Introductions - Crafting a Good Introductory Paragraph


There is one simple key to success in writing -- spend 99% of your time on the introduction. 10% on all the rest.


Your most important paragraph is your first. Your introduction. For it is the introduction which grabs your reader and tells him "You must read this!"


Consider writer's block. When does it occur? At the beginning of your writing, not in the middle. It's not the writing that causes writer's block. It's the introduction. It's the need to grab the reader's attention in the strongest, best way. That's why one suggestion for breaking writer's block is to just start in the middle. You avoid that piece of writing that in fact justifies all you are going to say in the whole rest of your book. That piece which is the hardest to write.


When writing a good introduction there are four things you should concentrate on.


First, you must focus on your reader. Too often a writer will focus on himself, on her ideas, on their wording. In the body of your writing that's bad but forgivable. If done for short periods. But not in the introduction. Always focus your introduction on the reader. Solve her problems. Touch his emotions. Promise what she wants. Make him aware of what he fears. Leave your solution until later.


Second you must grab your reader's interest immediately. Be strong. Be blunt. Don't just tap your way around the issue. Use a sledge and drive your point home. Focus on their emotions. Think motivation. Your reader must be made to want to read. Think in terms of their problems, their fears, their hopes and dreams. Don't just focus on them. That's important but it's not enough. You must cut through to the bone and blood. You must make them scream in agony or cry out "Yes, he understands". You must grab their interest with terrier teeth and shake them out of their complacency.

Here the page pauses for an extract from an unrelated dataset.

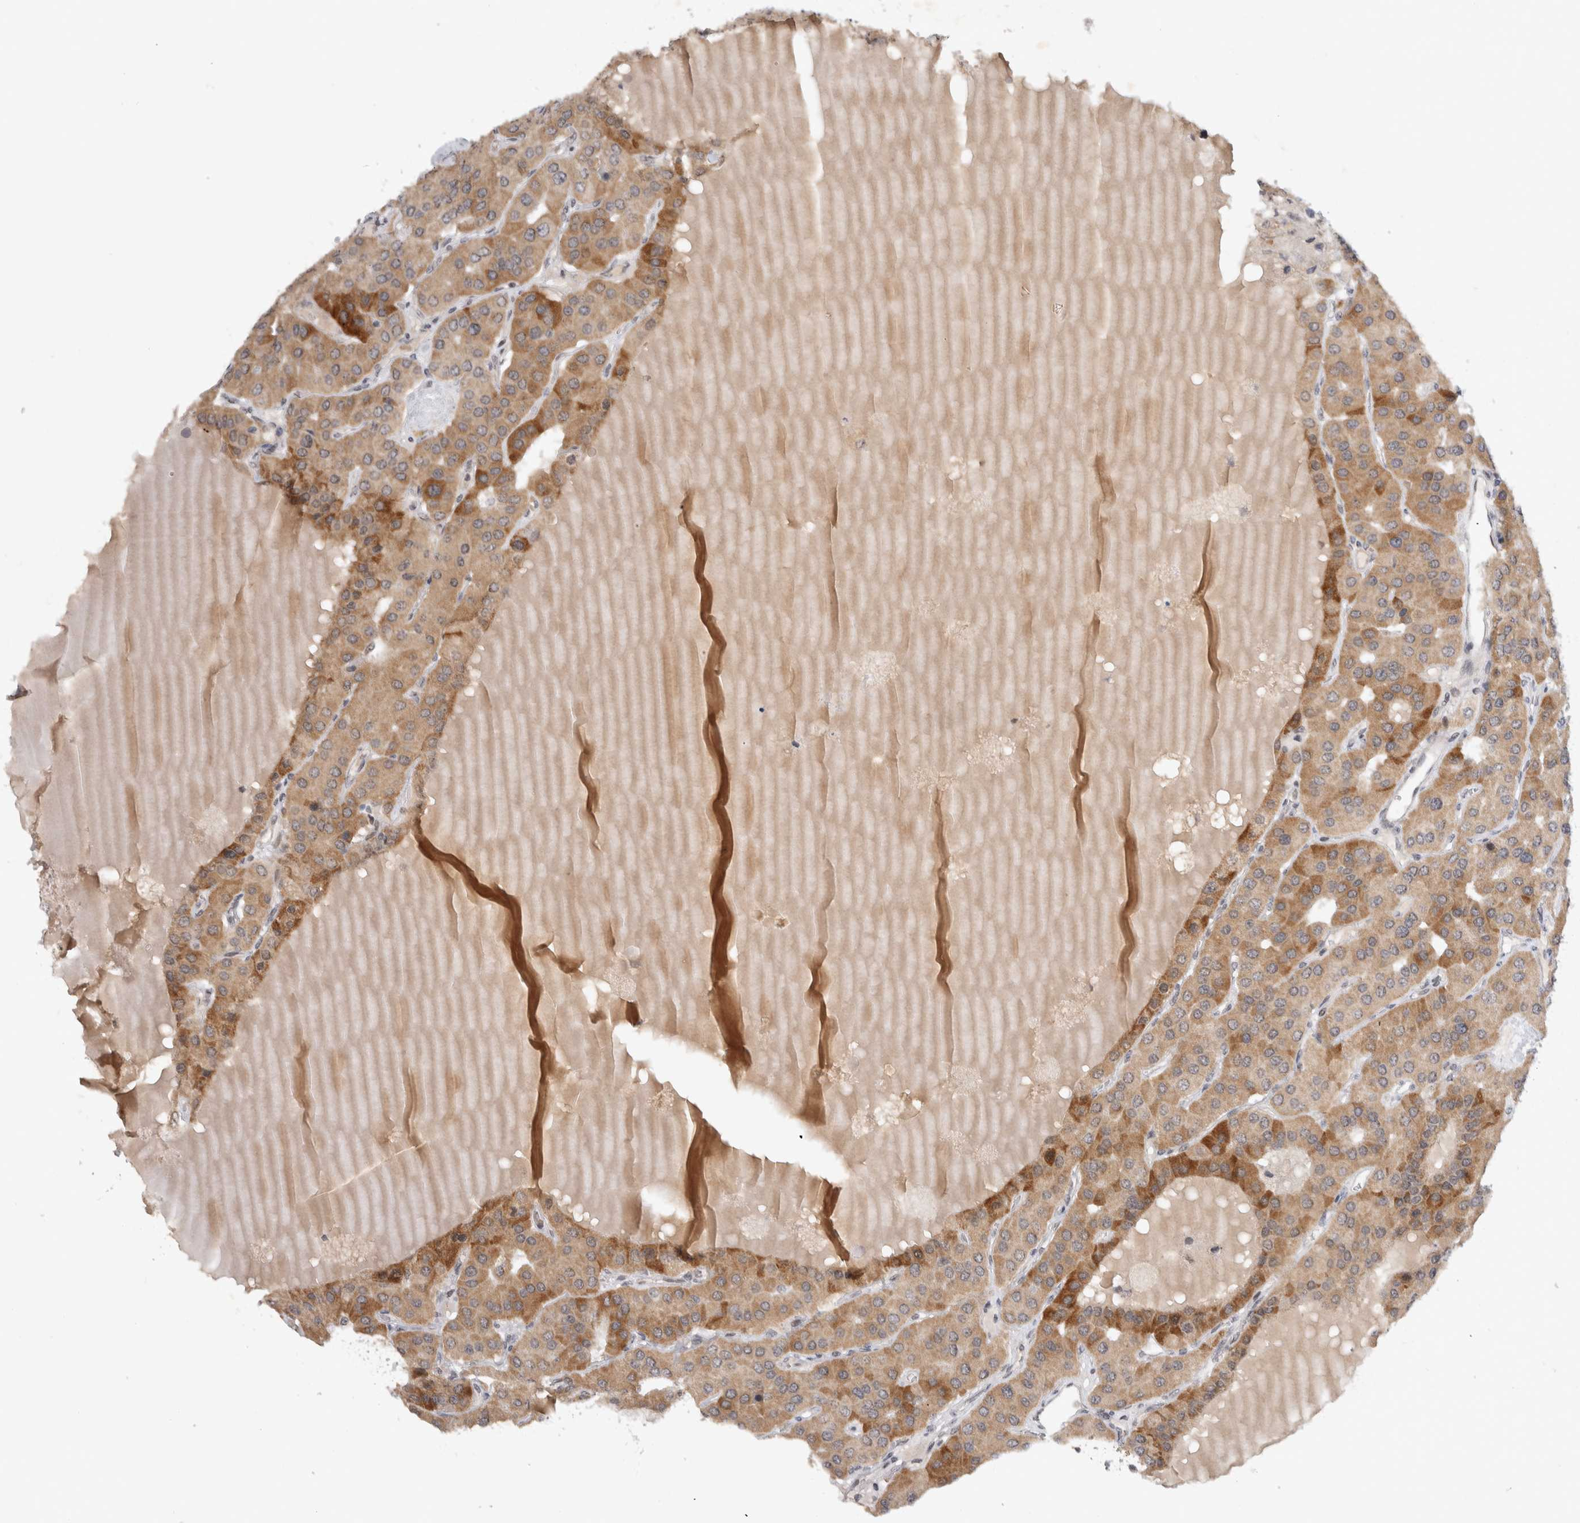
{"staining": {"intensity": "moderate", "quantity": "25%-75%", "location": "cytoplasmic/membranous,nuclear"}, "tissue": "parathyroid gland", "cell_type": "Glandular cells", "image_type": "normal", "snomed": [{"axis": "morphology", "description": "Normal tissue, NOS"}, {"axis": "morphology", "description": "Adenoma, NOS"}, {"axis": "topography", "description": "Parathyroid gland"}], "caption": "A medium amount of moderate cytoplasmic/membranous,nuclear staining is seen in approximately 25%-75% of glandular cells in unremarkable parathyroid gland.", "gene": "HESX1", "patient": {"sex": "female", "age": 86}}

Which leads to my next point. Think Hemmingway not Browne or Bulwer-Lytton. Your introduction should be simple, short and to the point. Forget the "It was a dark and stormy night" and the four ports of knowledge. Focus on rabbit words. Fast. Quick. Clear. The rest of your writing can be flowery, if there is a point. But your introduction needs to be spare. One of the strongest introductions I've ever heard consisted of only three words, and one of those was a contraction. That introduction was, "They're wrong!" Could you stop reading after that? I couldn't.


Finally, don't over promise in the introduction. If you've paid attention so far, you probably can't make that mistake. But if you choose to talk solutions in your introduction be humble. Expand on pain. Hint at solutions. If you over promise in your introduction you will come off as too much hype. If you must talk solutions, talk end results. Ask questions -- "Would you like...?", "How does this sound to you?", "Would your life be easier if...?" and other indirect references.